Plant microRNAs: Recent Advances and Future Challenges

MicroRNAs (miRNAs) are small ∼20–24 nt species of non-coding RNAs that modulate plant gene expression by means of gene silencing through sequence-specific inhibition of target mRNAs. MiRNAs derive from pol-II transcription of non-coding genes that are precisely processed in nuclear Dicing bodies by a microprocessor complex (dicer-like1–serrate–hyponastic leaves 1: DCL1-SE-HYL1), which recognizes stem-loop secondary-structure features of primary precursor miRNA transcripts (pri-miRNA). The proper processing of the pri-miRNAs results in a double-stranded small RNA that will eventually exit the nucleus and be loaded predominantly onto the effector complex Argonaute1 (Ago1). The single-stranded mature miRNA will guide AGO1, leading to cleavage or translational arrest of complementary mRNAs.

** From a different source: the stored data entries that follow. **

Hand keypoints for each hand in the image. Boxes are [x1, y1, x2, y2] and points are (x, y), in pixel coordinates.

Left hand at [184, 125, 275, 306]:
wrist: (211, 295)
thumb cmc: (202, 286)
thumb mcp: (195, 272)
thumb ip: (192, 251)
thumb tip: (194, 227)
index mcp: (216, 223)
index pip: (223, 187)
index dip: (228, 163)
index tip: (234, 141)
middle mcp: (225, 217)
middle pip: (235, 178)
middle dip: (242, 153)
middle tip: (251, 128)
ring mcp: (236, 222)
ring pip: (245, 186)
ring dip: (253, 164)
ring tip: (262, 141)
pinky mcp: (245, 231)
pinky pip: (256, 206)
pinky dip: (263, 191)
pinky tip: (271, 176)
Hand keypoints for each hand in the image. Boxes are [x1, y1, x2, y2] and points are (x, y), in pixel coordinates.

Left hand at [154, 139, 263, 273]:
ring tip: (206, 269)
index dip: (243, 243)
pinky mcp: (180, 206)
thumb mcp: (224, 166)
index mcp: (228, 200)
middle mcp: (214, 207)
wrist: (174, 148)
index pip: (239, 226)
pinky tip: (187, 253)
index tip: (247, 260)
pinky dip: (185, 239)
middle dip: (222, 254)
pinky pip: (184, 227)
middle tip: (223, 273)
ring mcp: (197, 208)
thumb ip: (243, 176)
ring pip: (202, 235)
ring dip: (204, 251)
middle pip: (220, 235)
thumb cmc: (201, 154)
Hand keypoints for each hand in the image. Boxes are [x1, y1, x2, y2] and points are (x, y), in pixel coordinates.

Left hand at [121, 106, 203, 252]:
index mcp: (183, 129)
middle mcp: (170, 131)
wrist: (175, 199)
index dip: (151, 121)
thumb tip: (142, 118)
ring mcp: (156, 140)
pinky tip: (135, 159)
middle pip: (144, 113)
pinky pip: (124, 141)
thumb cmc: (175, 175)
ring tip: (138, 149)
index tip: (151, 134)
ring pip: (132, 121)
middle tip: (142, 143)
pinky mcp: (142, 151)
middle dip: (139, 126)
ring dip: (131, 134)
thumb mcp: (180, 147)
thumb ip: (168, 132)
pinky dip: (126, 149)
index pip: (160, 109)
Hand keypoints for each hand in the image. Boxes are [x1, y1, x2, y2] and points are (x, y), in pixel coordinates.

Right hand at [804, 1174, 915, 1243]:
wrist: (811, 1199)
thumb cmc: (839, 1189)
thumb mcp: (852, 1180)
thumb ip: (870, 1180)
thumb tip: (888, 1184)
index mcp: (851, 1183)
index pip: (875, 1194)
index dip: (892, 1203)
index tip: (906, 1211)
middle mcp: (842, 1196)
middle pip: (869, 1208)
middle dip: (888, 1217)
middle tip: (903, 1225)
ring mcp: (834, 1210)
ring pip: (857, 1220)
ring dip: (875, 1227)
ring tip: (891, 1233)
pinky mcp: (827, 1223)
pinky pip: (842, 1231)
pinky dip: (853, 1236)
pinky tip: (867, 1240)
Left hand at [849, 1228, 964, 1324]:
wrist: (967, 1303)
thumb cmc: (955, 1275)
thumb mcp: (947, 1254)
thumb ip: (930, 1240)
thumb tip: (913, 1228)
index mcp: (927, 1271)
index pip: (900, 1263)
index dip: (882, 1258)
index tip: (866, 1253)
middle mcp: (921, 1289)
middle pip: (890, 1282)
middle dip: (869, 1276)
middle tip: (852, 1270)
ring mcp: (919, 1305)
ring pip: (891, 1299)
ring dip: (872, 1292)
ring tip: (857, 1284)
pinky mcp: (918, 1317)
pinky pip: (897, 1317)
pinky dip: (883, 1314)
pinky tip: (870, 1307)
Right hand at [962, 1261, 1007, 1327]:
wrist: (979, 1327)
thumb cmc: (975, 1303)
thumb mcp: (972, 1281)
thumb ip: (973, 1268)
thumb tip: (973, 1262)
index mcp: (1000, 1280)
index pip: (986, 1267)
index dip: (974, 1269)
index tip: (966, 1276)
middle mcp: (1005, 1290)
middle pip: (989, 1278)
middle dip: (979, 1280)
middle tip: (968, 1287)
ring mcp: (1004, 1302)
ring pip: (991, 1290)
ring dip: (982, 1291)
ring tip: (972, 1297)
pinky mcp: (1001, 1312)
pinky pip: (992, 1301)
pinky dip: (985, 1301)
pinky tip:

MiRNA steady-state levels and activity are regulated not only by transcription rate of precursor transcripts, but also by direct degradation mediated by small RNA degrading nuclease1 (SDN1). miRNAs are retailored by 3′ editing through 2-O-methylation, uridylation and adenlylation, involving Hua enhancer1 (HEN1), HEN1 suppressor1 (HESO1) and probably the exosome—a phenomenon that has been elucidated only scarcely to date in Arabidopsis. MiRNA activity is involved not only in plant development, but also in signaling, abiotic stresses such as drought, heat and metal toxicity, pathogen interaction and symbiotic relationship regulation, among others. The engineering of miRNAs is paving the way to next-generation plant biotechnology by means of over-expression of natural miRNAs, generation of artificial microRNAs and inhibition of miRNA activity by target mimicry. This review highlights the importance of miRNAs in plant sciences by describing the latest updates in this research field.